I'm working on making 3 VM versions of XP with IE6, 7, and 8 separately for my team. I started with an old VMware image we had that had IE6 and SP2 and have gone through and have customized it with everything we need, leaving IE6.

Now I need to duplicate this VM and subsequently update to IE7 and 8 on the next 2 copies.

My original VM had the files: .nvram, .vmdk, .vmsd, .vmx, and .vmxf. When I created the new vm from this, I had to choose the .vmdk file. VMware then went through and built out the other files it needed.

I'm finding that all of the updates I did on my first copy of XP are stored in a separate file that I directed VMware to store in /usr/local/vms. With the updates and 2 snapshots I took during the upgrade process, its about 6gb now.

I duplicated my original VM and setup a new machine called IE7, but when it booted none of the updates were there. So I'm knowing now that all of my changes were kept in the /usr/local/vms/IE6 6gb file.

How can I merge all of my updates back into the .vmdk file so that I can A) Create the other 2 IE7/8 VMs I need and B) place the 3 vm images on our network for our other developers to utilize?

My thinking is that since I started this process from a .vmdk file, there should be a way to push everything back into that.

+4  A: 

Deleting the snapshot point should commit the delta files back into the main .vmdk file. You should be able to snapshot before the browser install, and fork each install after the snapshot.
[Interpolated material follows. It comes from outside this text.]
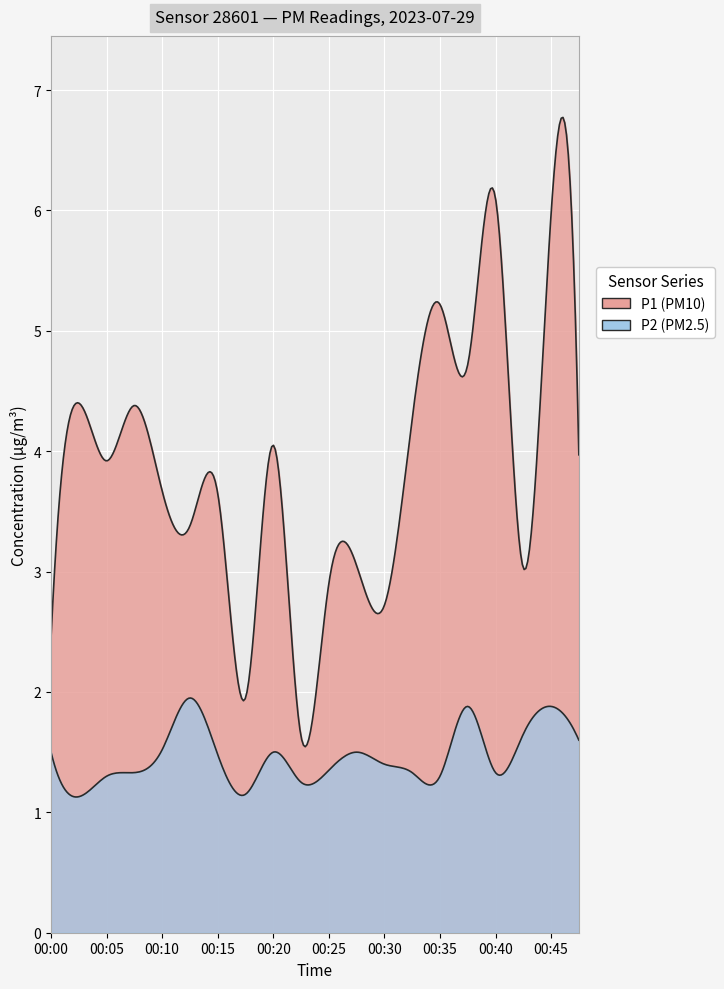

At how many categories does at least one series exceed 3?

15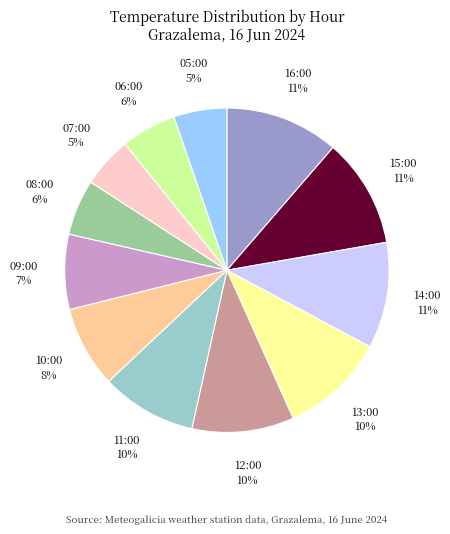

Does any single category account for the majority?

No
If these are to be reference copies for testing, I would use the cloning/copy function to create separate virtual machines, one for each browser. This might be easier to maintain and distribute to other users.

Waldo
That was exactly the answer I needed. Thank you so much for clearing that up for me. I now have 3 happy little VMs going and are currently packaging them up for our network share.